* _Prompt_
From the material below, copy each line that holds the word "output".

* _Material to process_
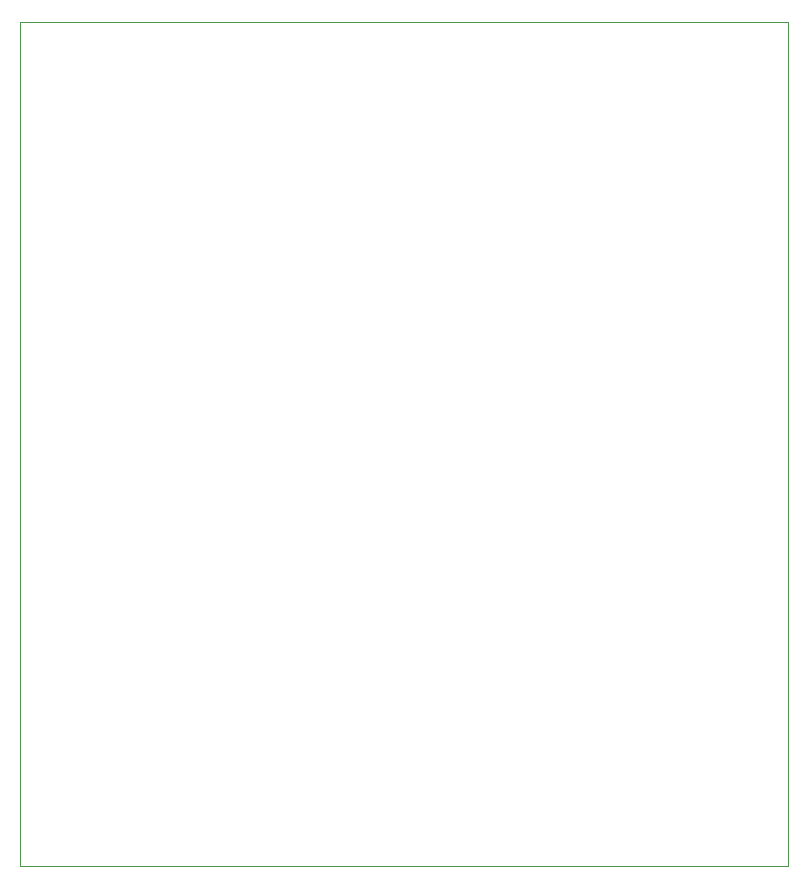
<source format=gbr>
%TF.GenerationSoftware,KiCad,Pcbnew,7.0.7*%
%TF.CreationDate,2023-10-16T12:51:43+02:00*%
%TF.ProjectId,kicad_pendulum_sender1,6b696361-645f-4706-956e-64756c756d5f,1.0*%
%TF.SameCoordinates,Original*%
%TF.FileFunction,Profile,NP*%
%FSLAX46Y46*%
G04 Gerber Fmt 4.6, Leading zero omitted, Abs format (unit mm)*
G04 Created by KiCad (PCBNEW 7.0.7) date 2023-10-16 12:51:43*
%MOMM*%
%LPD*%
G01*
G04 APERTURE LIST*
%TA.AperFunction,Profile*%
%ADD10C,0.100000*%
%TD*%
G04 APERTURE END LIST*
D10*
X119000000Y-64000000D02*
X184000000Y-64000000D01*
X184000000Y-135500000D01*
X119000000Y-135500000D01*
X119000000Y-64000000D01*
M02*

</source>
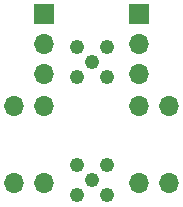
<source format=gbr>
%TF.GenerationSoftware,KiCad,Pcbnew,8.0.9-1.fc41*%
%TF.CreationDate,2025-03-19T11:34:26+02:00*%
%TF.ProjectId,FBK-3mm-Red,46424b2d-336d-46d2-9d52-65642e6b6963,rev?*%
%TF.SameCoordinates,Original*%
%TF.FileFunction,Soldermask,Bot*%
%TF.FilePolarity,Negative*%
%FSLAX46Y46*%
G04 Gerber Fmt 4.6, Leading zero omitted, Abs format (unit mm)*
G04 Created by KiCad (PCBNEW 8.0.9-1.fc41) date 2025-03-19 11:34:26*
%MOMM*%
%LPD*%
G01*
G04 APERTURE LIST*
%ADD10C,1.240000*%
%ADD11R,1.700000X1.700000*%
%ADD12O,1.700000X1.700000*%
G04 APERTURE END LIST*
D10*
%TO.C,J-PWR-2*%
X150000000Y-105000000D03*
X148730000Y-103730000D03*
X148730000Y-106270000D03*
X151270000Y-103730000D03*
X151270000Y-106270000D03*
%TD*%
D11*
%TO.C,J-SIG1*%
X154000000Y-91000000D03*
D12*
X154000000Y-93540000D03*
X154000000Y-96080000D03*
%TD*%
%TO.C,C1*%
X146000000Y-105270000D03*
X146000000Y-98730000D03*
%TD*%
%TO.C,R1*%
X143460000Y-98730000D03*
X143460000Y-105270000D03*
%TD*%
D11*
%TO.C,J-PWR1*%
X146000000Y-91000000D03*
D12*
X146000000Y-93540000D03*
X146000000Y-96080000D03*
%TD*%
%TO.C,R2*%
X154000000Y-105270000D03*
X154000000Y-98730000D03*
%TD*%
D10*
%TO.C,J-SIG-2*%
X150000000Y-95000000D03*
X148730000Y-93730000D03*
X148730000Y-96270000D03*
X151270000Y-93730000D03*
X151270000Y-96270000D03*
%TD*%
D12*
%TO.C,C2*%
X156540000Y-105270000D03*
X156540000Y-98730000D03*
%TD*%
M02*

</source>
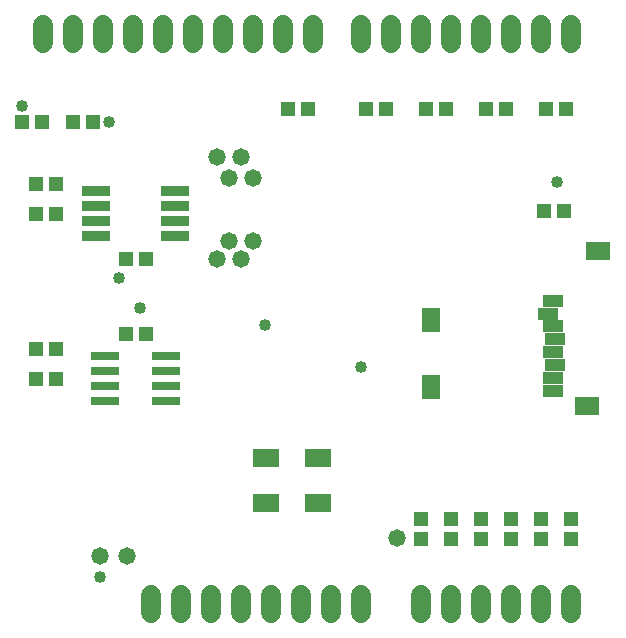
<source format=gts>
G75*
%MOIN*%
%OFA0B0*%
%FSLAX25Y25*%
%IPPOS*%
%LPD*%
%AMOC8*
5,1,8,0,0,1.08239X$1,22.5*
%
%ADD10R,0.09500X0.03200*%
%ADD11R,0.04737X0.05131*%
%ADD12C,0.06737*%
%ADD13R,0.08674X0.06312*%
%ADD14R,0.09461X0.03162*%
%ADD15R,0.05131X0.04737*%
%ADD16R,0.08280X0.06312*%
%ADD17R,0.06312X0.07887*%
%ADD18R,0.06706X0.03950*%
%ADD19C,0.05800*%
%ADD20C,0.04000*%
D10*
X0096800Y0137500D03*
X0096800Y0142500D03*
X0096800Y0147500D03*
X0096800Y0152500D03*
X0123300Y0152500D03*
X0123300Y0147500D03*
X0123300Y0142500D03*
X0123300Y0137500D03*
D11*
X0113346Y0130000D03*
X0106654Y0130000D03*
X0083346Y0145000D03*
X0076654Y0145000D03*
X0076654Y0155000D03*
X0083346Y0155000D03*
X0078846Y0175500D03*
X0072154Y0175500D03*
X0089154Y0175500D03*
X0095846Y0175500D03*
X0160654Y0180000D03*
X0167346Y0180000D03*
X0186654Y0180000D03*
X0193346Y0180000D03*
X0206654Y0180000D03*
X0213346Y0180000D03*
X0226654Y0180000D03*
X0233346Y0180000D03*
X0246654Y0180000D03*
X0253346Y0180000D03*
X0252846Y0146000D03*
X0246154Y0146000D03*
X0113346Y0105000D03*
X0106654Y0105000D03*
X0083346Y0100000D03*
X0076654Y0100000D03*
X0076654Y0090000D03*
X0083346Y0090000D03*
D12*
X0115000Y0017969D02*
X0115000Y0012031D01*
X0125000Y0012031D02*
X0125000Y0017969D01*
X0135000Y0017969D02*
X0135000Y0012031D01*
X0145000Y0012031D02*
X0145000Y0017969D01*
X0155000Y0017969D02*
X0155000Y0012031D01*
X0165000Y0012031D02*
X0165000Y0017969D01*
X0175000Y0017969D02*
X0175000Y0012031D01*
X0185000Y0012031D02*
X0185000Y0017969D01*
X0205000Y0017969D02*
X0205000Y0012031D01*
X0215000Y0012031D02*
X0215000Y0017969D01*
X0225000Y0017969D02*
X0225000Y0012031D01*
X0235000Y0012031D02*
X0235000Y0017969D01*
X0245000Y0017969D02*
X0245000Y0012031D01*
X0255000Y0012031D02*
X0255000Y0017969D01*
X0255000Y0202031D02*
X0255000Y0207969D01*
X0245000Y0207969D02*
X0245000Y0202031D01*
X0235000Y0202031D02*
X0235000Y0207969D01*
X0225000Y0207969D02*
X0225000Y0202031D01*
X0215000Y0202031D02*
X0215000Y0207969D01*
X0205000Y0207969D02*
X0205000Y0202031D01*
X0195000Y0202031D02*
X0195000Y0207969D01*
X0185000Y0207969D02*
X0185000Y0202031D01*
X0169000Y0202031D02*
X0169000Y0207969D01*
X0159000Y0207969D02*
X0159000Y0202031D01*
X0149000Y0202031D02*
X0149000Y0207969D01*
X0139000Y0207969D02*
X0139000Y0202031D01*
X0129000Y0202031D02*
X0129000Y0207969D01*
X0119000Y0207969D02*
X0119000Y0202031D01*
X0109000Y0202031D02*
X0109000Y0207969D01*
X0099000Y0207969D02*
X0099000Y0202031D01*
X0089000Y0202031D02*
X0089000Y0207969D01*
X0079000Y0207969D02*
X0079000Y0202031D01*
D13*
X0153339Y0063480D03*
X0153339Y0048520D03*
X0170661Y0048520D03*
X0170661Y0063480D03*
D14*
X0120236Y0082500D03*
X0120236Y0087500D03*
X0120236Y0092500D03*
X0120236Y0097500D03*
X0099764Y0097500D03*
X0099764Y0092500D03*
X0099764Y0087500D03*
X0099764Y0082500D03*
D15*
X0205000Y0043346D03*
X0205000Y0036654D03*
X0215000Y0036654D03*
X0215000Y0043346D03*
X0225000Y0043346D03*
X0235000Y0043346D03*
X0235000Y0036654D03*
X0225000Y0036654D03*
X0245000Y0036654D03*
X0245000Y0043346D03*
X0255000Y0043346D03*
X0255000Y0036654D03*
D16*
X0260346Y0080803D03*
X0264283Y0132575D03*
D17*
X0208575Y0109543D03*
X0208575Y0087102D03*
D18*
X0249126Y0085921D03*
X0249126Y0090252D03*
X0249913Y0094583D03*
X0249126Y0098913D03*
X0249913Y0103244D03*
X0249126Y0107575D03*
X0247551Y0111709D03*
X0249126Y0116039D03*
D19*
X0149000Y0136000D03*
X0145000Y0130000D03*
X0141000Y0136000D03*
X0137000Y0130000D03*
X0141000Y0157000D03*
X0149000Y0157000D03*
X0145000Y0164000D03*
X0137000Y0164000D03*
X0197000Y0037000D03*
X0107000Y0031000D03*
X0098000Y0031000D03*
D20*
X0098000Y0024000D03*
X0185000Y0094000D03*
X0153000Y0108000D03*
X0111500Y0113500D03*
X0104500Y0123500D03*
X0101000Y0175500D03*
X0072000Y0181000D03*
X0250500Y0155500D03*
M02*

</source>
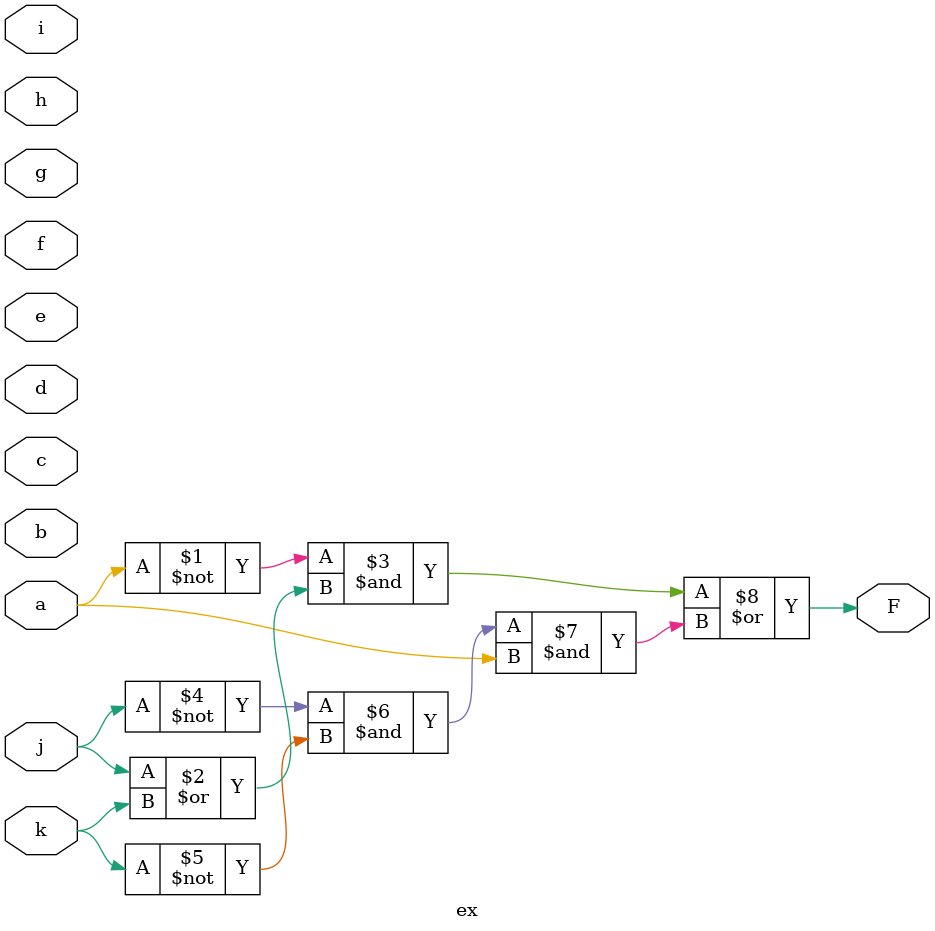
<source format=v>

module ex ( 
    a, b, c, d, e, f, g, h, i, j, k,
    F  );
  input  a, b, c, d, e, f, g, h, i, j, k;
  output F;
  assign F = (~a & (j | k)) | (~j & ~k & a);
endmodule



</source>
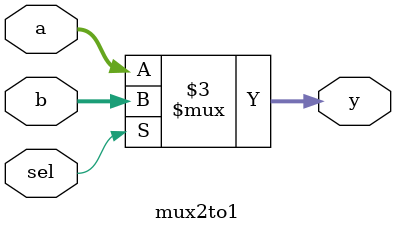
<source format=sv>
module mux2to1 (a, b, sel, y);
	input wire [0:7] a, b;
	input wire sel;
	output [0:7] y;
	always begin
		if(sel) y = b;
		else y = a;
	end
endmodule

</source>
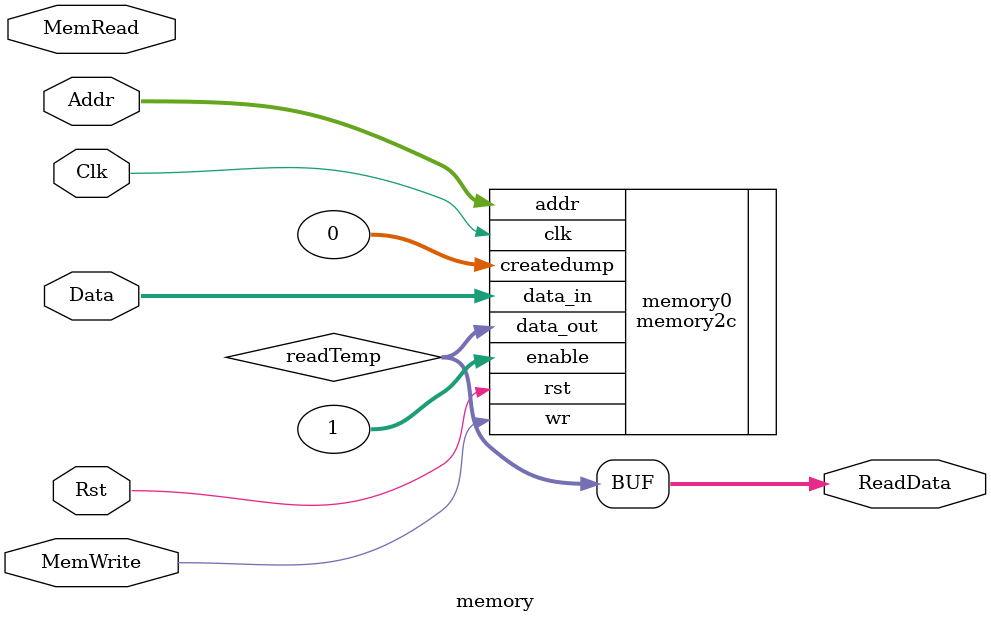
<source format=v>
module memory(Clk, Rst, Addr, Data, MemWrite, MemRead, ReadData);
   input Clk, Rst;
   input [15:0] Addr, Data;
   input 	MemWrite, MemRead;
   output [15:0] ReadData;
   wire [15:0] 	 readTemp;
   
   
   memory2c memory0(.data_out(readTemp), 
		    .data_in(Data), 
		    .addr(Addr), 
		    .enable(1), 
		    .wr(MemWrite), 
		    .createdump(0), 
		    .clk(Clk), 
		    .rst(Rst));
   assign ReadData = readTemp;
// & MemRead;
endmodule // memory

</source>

* _Answer for the task_
  output F;
	output [0:7] y;
   output [15:0] ReadData;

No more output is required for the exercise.